Bisnis.com, JAKARTA - Pemerintahan Presiden Amerika Serikat (AS) Joe Biden mengizinkan Ukraina menggunakan senjata buatan AS berupa rudal jarak jauh untuk menyerang wilayah Rusia yang .
Mengutip Reuters pada Senin (18/11/2024) hal tersebut diketahui dari dua pejabat AS dan seorang sumber yang mengetahui keputusan tersebut, yang mereka ungkapkan pada Minggu waktu setempat (17/11).
Sumber tersebut menuturkan bahwa Ukraina berencana untuk melakukan serangan jarak jauh pertamanya dalam beberapa hari mendatang.
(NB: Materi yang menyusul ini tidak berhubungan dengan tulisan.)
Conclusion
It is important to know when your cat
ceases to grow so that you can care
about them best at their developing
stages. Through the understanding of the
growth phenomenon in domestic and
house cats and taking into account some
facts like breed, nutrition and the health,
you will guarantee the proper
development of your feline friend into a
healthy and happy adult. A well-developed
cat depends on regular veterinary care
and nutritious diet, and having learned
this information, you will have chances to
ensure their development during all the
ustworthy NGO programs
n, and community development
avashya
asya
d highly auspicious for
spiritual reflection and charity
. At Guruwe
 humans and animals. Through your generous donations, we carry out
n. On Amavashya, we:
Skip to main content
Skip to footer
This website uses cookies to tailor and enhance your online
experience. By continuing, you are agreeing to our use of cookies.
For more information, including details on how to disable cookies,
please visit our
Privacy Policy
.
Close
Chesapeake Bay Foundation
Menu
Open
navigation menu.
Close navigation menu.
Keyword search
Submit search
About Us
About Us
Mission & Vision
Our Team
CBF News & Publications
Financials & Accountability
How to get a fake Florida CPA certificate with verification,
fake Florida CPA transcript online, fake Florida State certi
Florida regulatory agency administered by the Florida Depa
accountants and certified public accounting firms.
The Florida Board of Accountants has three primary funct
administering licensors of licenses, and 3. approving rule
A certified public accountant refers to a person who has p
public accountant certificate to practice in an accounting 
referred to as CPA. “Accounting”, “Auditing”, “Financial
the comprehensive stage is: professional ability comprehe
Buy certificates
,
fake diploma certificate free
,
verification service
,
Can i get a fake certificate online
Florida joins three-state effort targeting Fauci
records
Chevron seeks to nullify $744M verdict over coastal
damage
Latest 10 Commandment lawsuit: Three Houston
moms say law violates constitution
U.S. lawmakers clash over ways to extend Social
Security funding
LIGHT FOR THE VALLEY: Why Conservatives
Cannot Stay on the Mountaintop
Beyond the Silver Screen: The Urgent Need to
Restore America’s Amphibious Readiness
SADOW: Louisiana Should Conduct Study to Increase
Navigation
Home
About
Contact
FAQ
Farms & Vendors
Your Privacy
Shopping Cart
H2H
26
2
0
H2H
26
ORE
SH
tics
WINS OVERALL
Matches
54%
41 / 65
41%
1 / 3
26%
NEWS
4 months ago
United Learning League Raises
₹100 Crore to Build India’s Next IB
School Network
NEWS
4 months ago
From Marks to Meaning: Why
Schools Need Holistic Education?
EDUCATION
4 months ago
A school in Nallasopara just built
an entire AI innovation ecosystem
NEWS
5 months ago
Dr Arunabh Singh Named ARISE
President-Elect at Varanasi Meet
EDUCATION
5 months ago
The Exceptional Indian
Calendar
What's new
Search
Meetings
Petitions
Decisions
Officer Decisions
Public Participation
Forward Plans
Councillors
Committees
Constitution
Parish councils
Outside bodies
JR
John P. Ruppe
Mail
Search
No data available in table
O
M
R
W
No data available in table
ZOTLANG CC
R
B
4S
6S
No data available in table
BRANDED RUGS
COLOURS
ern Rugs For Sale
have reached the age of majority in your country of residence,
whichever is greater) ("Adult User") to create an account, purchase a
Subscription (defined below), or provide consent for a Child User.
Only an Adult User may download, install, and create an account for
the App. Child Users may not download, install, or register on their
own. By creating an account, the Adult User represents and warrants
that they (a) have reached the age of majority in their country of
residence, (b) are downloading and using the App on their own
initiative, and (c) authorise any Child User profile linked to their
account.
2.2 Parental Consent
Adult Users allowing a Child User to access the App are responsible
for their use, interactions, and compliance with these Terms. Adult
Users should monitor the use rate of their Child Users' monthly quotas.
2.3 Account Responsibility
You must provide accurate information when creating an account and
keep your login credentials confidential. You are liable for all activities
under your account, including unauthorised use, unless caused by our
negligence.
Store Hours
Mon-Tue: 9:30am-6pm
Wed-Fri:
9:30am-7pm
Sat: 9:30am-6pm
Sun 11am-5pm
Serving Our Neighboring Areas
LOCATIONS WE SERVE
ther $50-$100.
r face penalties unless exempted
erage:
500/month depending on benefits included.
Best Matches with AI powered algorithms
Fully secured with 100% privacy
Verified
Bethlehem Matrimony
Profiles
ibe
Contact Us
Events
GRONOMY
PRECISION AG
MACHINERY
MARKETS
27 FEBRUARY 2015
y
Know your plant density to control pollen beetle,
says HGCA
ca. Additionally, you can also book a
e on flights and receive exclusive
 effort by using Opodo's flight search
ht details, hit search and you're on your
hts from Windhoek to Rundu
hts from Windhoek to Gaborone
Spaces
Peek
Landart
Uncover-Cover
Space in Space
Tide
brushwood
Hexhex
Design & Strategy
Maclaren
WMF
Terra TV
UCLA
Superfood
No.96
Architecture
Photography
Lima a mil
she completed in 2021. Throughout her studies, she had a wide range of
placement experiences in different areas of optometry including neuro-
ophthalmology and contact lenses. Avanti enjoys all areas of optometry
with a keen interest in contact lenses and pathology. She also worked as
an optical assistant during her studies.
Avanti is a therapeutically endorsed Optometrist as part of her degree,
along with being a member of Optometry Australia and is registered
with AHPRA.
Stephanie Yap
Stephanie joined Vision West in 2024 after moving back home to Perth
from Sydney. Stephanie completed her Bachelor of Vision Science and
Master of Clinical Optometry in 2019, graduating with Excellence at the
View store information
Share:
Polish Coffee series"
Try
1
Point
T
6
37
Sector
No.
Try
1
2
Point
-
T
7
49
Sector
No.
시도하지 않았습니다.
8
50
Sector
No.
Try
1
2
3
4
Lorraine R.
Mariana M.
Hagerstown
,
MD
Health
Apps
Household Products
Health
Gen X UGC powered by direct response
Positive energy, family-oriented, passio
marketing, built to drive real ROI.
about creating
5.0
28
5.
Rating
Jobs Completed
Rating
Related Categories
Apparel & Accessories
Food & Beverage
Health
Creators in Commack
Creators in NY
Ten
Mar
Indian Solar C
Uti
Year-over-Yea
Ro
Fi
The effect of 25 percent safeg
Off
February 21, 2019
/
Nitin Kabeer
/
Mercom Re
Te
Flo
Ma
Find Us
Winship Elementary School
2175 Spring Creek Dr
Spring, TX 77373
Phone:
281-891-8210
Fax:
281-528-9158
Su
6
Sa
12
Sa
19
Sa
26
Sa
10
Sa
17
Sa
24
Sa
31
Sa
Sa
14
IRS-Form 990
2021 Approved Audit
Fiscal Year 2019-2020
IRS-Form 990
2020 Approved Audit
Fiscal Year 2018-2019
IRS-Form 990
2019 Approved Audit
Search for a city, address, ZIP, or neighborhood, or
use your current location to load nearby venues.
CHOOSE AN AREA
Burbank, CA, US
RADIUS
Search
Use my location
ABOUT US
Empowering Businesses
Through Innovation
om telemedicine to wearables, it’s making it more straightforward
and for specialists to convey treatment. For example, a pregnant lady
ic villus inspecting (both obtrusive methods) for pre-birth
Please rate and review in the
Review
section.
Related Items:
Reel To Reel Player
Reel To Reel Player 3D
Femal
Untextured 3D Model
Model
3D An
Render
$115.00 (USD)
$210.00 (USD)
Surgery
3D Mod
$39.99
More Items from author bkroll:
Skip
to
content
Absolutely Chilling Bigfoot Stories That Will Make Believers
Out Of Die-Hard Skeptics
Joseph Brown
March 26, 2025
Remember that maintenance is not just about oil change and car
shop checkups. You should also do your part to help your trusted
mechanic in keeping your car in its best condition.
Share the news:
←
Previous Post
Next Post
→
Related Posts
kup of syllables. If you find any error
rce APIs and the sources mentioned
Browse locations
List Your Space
Mereka tidak mengungkapkan rincian lebih lanjut karena masalah keamanan operasional.
Terlebih, pada pidato Minggu malam (17/11) Presiden Ukraina Volodymyr Zelensky juga menyatakan bahwa misil tersebut akan "berbicara sendiri".
Dia juga menegaskan bahwa serangan tidak dilakukan dengan kata-kata dan hal-hal semacam itu tidak diumumkan.
Meski demikian, dia mengakui bahwa telah mendapat persetujuan, sesuai yang dituliskan dari media massa.
Baca Juga
"Hari ini, banyak media yang mengatakan bahwa kami telah mendapat izin untuk mengambil tindakan yang tepat," tuturnya.
Menurut sumber, serangan mendalam pertama Ukraina kemungkinan akan dilakukan menggunakan roket ATACMS, yang memiliki jangkauan hingga 306 km.
Sementara beberapa pejabat AS meragukan bahwa mengizinkan serangan jarak jauh akan mengubah arah keseluruhan perang, keputusan ini dapat membantu Ukraina saat pasukan Rusia sedang meraih kemajuan.
Langkah ini juga berpotensi menempatkan Ukraina dalam posisi negosiasi yang lebih kuat jika pembicaraan gencatan senjata terjadi.
Telah Dibicarakan Jauh-Jauh Hari
Langkah ini juga diambil dua bulan sebelum Presiden terpilih Donald Trump dilantik pada 20 Januari 2025 dan menyusul permohonan selama berbulan-bulan oleh Zelensky, yakni mengizinkan militer Ukraina menggunakan senjata AS untuk menyerang target militer Rusia yang jauh dari perbatasannya.
Menurut seorang pejabat AS dan sumber yang mengetahui keputusan ini, perubahan kebijakan ini sebagian besar didorong oleh keputusan Rusia mengerahkan pasukan darat Korea Utara untuk memperkuat pasukannya sendiri. Hal ini memicu kekhawatiran di AS dan Ukraina.
Gedung Putih dan Departemen Luar Negeri AS kemudian menolak untuk berkomentar.
Rusia belum memberikan tanggapan langsung, tetapi sebelumnya telah memperingatkan bahwa pelonggaran batasan penggunaan senjata AS oleh Ukraina akan dianggap sebagai eskalasi besar.